__TASK SET__
a - Based on the passage about the Austro-Hungarian military, explain in one to three sentences why the empire held "great power" status for much of the 19th and early 20th centuries.
b - According to the passage about the Austro-Hungarian military, when does the history of that military begin?
c - Copy everything from "The Military of Austria-Hungary, comprising" down to "early 20th centuries." in the passage about the Austro-Hungarian military, substituting "Hapsburgs" for "Habsburgs".

The Military of Austria-Hungary, comprising the Armed Forces, War Office, and intelligence organisations of the Dual Monarchy served as one of the Empire's core unifying institutions and primary instruments for defence as well as external power projection. The history of the Austro-Hungarian military begins when the Habsburgs established hereditary rule over Austrian lands in the 13th century and stretches until the fall of the Habsburgs, at the end of World War I, during which time their armies were among the largest and most significant in Europe. Though not as powerful as some of its contemporaries, the military of Austria-Hungary's scale, resources, organization, technology and training were one of the central factors determining conferral of 'great power' status on the empire for much of the 19th and early 20th centuries.

(Saved entries)
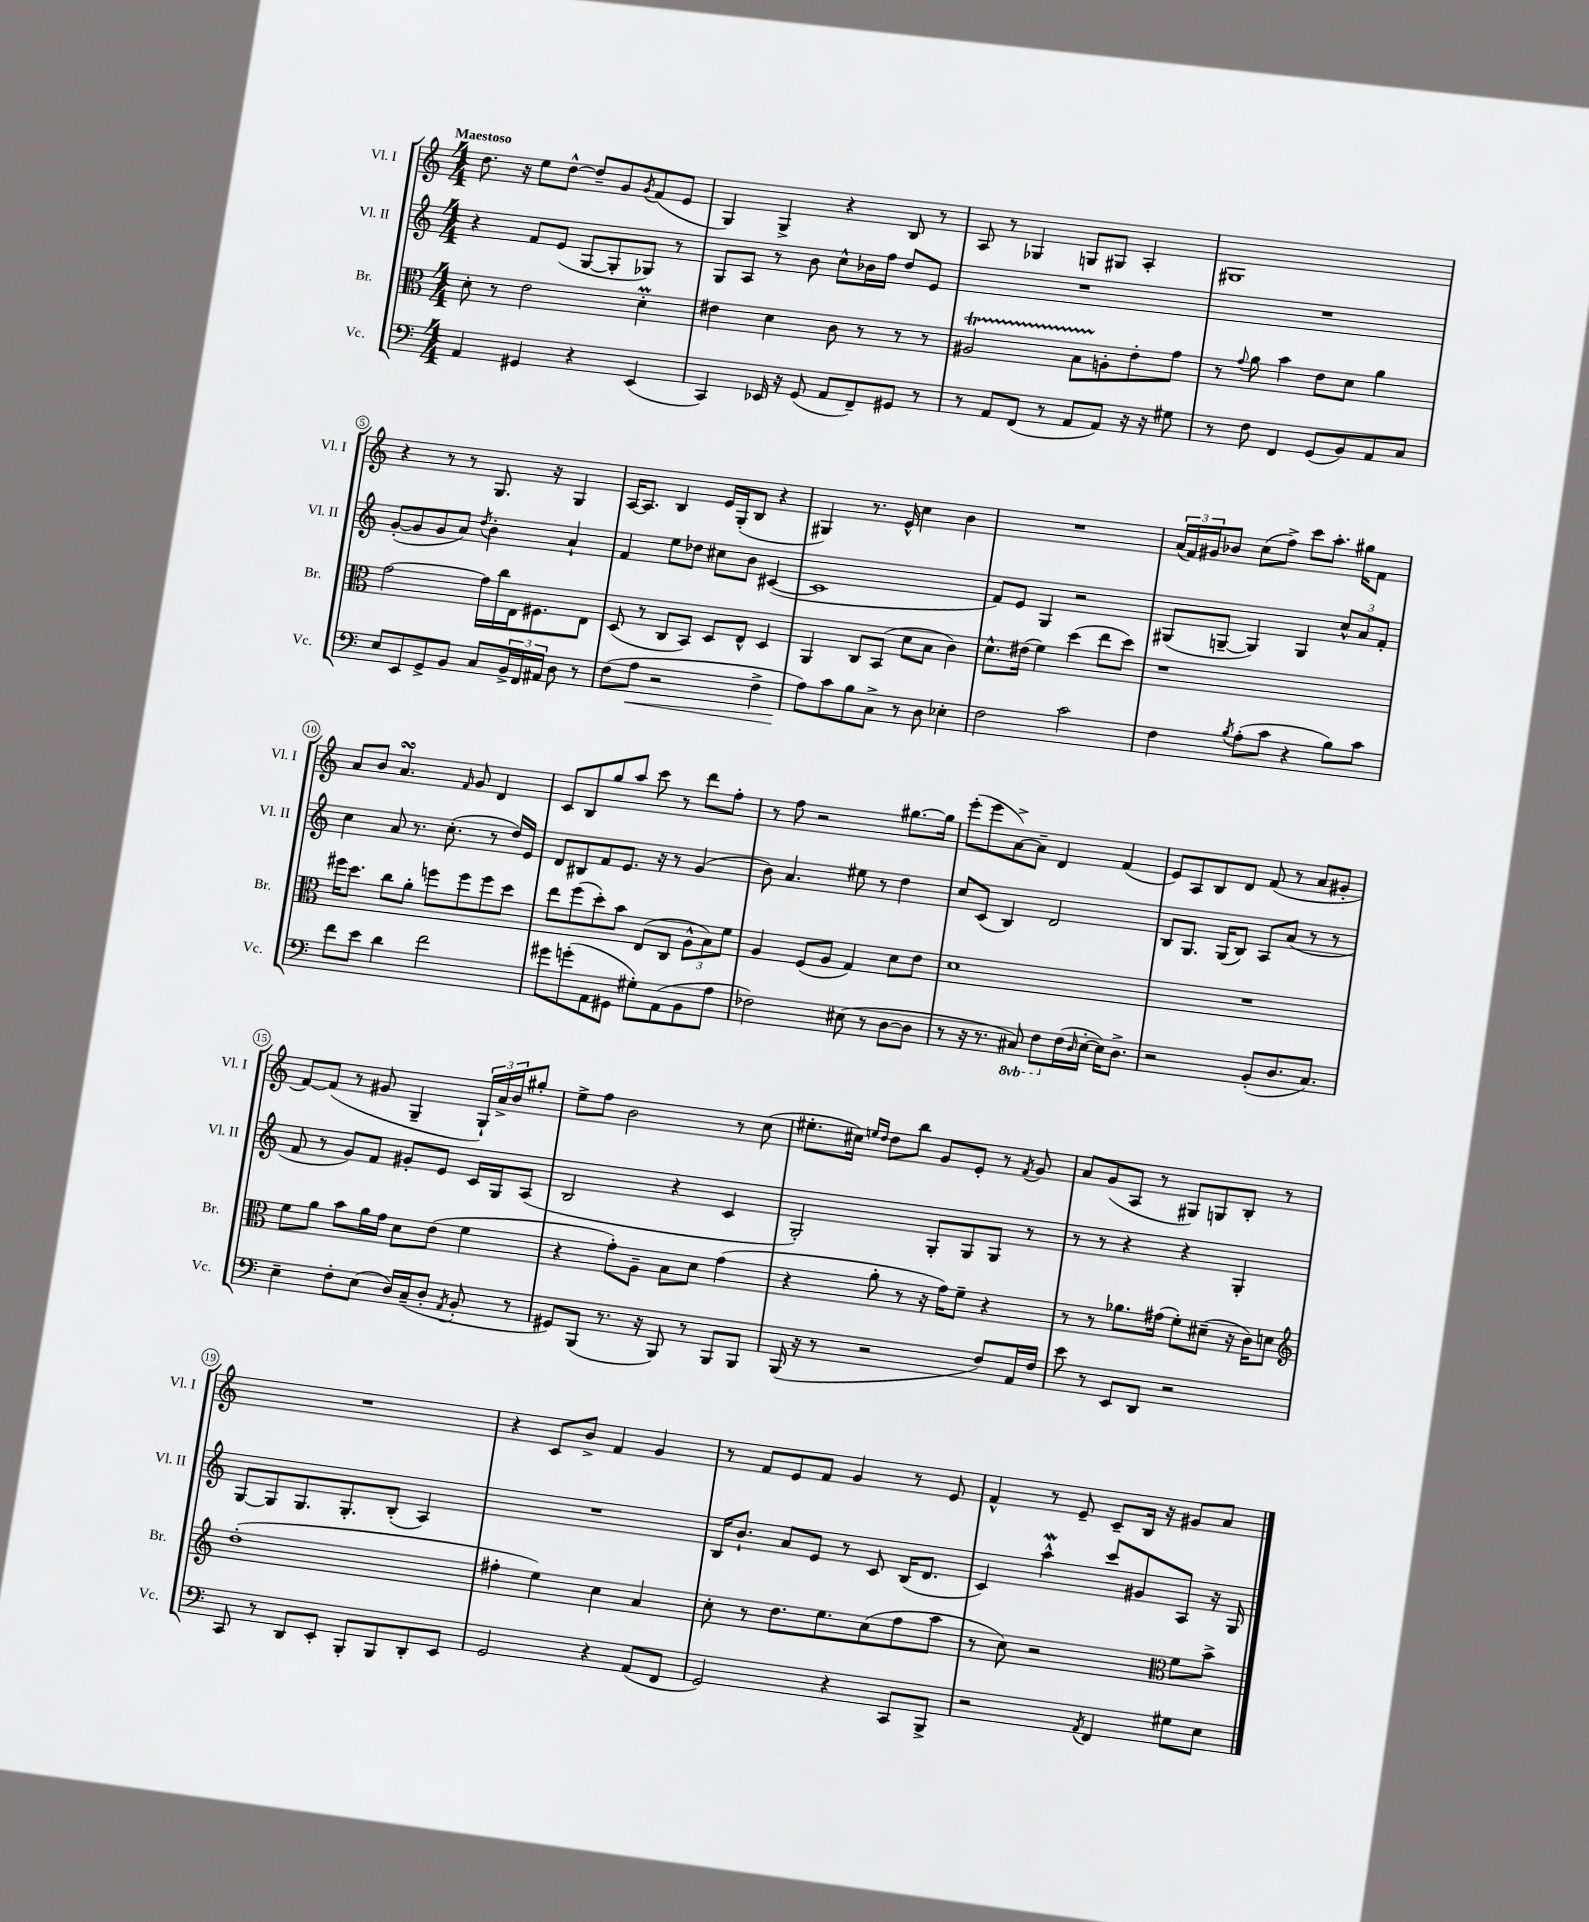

**kern	**kern	**kern	**kern
*staff4	*staff3	*staff2	*staff1
*clefF4	*clefC3	*clefG2	*clefG2
*k[]	*k[]	*k[]	*k[]
*M4/4	*M4/4	*M4/4	*M4/4
4AA	8d'	4r	8.dd
.	8r	.	.
.	.	.	16r
4GG#	2e	8f	8ee
.	.	(8e	[8dd^^
4r	.	[8G	8dd~]
.	.	8G']	8g
.	.	.	8qg
(4EE	4d'	8G-)	(8f
.	.	8r	8e
=	=	=	=
4CC)	4e#	8G	4G)
.	.	8A	.
16EE-	4d	8r	4G^
16r	.	.	.
(8GG	.	8b	.
8AA	8c	8cc^^	4r
8FF~)	8r	16b-	.
.	.	16ff	.
8GG#	8r	8dd	8B
8r	8r	8e	8r
=	=	=	=
8r	2A#	1r	8A
8AA	.	.	8r
(8FF	.	.	4G-
8r	.	.	.
8AA	8B	.	8G
8AA)	8A'	.	8G#
16r	8e'	.	4A'
16r	.	.	.
8G#	8g	.	.
=	=	=	=
8r	8r	1r	1G#
.	8qqg	.	.
8F	8a	.	.
4FF	4b	.	.
(8GG	8e	.	.
8BB)	8d	.	.
8AA	4a	.	.
8C	.	.	.
=	=	=	=
8E	[2g	([8g'	4r
8EE	.	8g]	.
8GG^	.	8g	8r
8BB	.	8a)	8r
.	.	8qdd	.
8C	16g]	4b'	8.G
.	16cc	.	.
24BB^	16E	.	.
24FF	.	.	.
.	8.F#	.	16r
24AA#	.	.	.
8D	.	4a`	4G
8r	8E	.	.
=	=	=	=
(8F	(8D	4f	[16A
.	.	.	8.A]
8A	8r	.	.
2r	8C	8ee	4B
.	8BB)	8dd-	.
.	8D	8cc#	16e
.	.	.	(16G'
.	8E^^	8b	8B
4F^	4D	([4c#	4r
=	=	=	=
8A)	4AA	1c#]	4G#)
8c	.	.	.
8B	8C	.	8.r
8C^	(8BB	.	.
.	.	.	16e^^
8r	8d	.	4cc
8D	8B	.	.
4E-'	4c)	.	4b
=	=	=	=
2F	8.d^^	8f)	1r
.	.	8e	.
.	(16e#	.	.
.	4f)	4G	.
2c	(4dd	2r	.
.	8ee	.	.
.	8dd)	.	.
=	=	=	=
4F	1r	(8G#	(24a
.	.	.	24f)
.	.	.	24g#
.	.	[8G~	8b-
8qB	.	.	.
(8A'	.	4G])	(8cc
8c	.	.	8ff^)
4r	.	4G	8ccc
.	.	.	8.aa'
8B)	.	12cc^^	.
.	.	.	16gg#
.	.	12a	.
8c	.	.	8f
.	.	12f'	.
=	=	=	=
8f	16ff#	4cc	8a
.	8.dd	.	.
8e	.	.	8b
4d	8cc	8a	4.a
.	8a'	8.r	.
2f	8ff	.	.
.	.	(8.cc'	.
.	.	.	16qqf
.	8ff	.	8g
.	8ff	8r	4d
.	8dd	16dd)	.
.	.	16e	.
=	=	=	=
8g#	8ee	8d	8c
(8g'	(8ff	8B#	8B
8AA	8dd')	8f	8gg
8GG#	8b	8.e	8aa
8G#')	(8E	.	8ccc
.	.	16r	.
(8AA	8C	8r	8r
8BB	12A^^	(4g	8ddd
.	12B)	.	.
8A	.	.	8ff'
.	12f	.	.
=	=	=	=
2F-)	4A	8b)	8r
.	.	4.a	8ff
.	(8F	.	2r
.	8A	.	.
(8E#	4G)	8ee#	.
8r	.	8r	.
[8D	8d	4dd	[8.gg#
8D]	8e	.	.
.	.	.	16gg#]
=	=	=	=
8r	1d	8cc	(8eee'
16r	.	(8c	8eee
8.r	.	.	.
.	.	4B)	[8a^)
8CC#)	.	.	8a~]
8FF	.	2d	4d
(16F	.	.	.
16qqD	.	.	.
[16E'	.	.	.
16E])	.	.	(4f
8.D^	.	.	.
=	=	=	=
2r	1r	8B	8e)
.	.	8.G	8A
.	.	.	8B
.	.	(16G	.
.	.	8B)	8d
(8BB'	.	8A	(8f
8.D	.	(8a	8r
.	.	8r	8a
8.C)	.	.	.
.	.	8r	8g#'
=	=	=	=
4E~	8f	8f	[8f)
.	8a	8r	(8f]
8F'	8b	8g)	8r
(8E	16a	8f	8g#
.	16g	.	.
16D)	8d	8g#'	4G~
(16C~	.	.	.
8D'	(8e	8e	.
8qAA	.	.	.
8BB'	4f	16c	24G`)
.	.	.	24a^
.	.	16G	.
.	.	.	24b
8r	.	(8A	8gg#'
=	=	=	=
8GG#)	4r	2B	8ee^
(8BBB	.	.	8ff
8.r	8g')	.	2b
.	8A~	.	.
16r	.	.	.
8BBB)	8B	4r	.
8r	8d	.	.
8BBB	(4g	4c	8r
8BBB	.	.	(8cc
=	=	=	=
(16BBB	4r	2G')	8.ee#'
16r	.	.	.
8r	.	.	.
.	.	.	16cc#)
.	.	.	16qqee
.	.	.	16qqdd
2r	8a'	.	8dd
.	8r	.	8bb
.	16r	8G'	8g
.	16g)	.	.
.	8f~	8G	8e'
8F)	4r	8G	8r
.	.	.	8qf
16AA	.	8r	8g
16F	.	.	.
=	=	=	=
8e	8r	8r	8a
8r	8r	8r	(8g
8EE	8.a-	4r	8A
8DD	.	.	8r
.	(16g#	.	.
2r	8f')	4r	8G#)
.	(8d#~	.	8G
.	16r	4G'	8B'
.	16c)	.	.
.	8d	.	8r
=	=	=	=
*	*clefG2	*	*
8CC	(1dd'	[8G	1r
8r	.	8G]	.
8DD	.	8.G	.
8EE'	.	.	.
.	.	8.G'	.
8BBB'	.	.	.
8BBB	.	(8B'	.
8DD'	.	4A)	.
8EE	.	.	.
=	=	=	=
2GG	4ff#'	1r	4r
.	4ee)	.	8c
.	.	.	8b^
4r	4cc	.	4f
(8AA	4a	.	4g
8FF	.	.	.
=	=	=	=
2GG)	8cc'	16B	8r
.	.	8.b`	.
.	8r	.	8f
.	8.dd	8a	8e
.	.	8e	8f
.	8.ee	.	.
4r	.	8r	4g
.	(8cc	8c	.
8CC	8ff	(16B	8r
.	.	8.d	.
8BBB^	8aa	.	8e
=	=	=	=
2r	8r	4c)	4f^^
.	8cc)	.	.
.	2r	4aa^^	8r
.	.	.	8e~
8qAA	.	.	.
4FF	.	8ccc	8c~
.	.	8g#	16B
.	.	.	16r
*	*clefC3	*	*
8G#	8f	8A	8g#
8E	8b^	16r	8a
.	.	16G	.
==	==	==	==
*-	*-	*-	*-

__OUTPUTS BY TASK__
a - The empire held "great power" status largely because of its military. The scale, resources, organization, technology and training of Austria-Hungary's military were among the central factors that determined that status, even though the military was not as powerful as some of its contemporaries.

b - It begins when the Habsburgs established hereditary rule over Austrian lands in the 13th century.

c -
The Military of Austria-Hungary, comprising the Armed Forces, War Office, and intelligence organisations of the Dual Monarchy served as one of the Empire's core unifying institutions and primary instruments for defence as well as external power projection. The history of the Austro-Hungarian military begins when the Hapsburgs established hereditary rule over Austrian lands in the 13th century and stretches until the fall of the Hapsburgs, at the end of World War I, during which time their armies were among the largest and most significant in Europe. Though not as powerful as some of its contemporaries, the military of Austria-Hungary's scale, resources, organization, technology and training were one of the central factors determining conferral of 'great power' status on the empire for much of the 19th and early 20th centuries.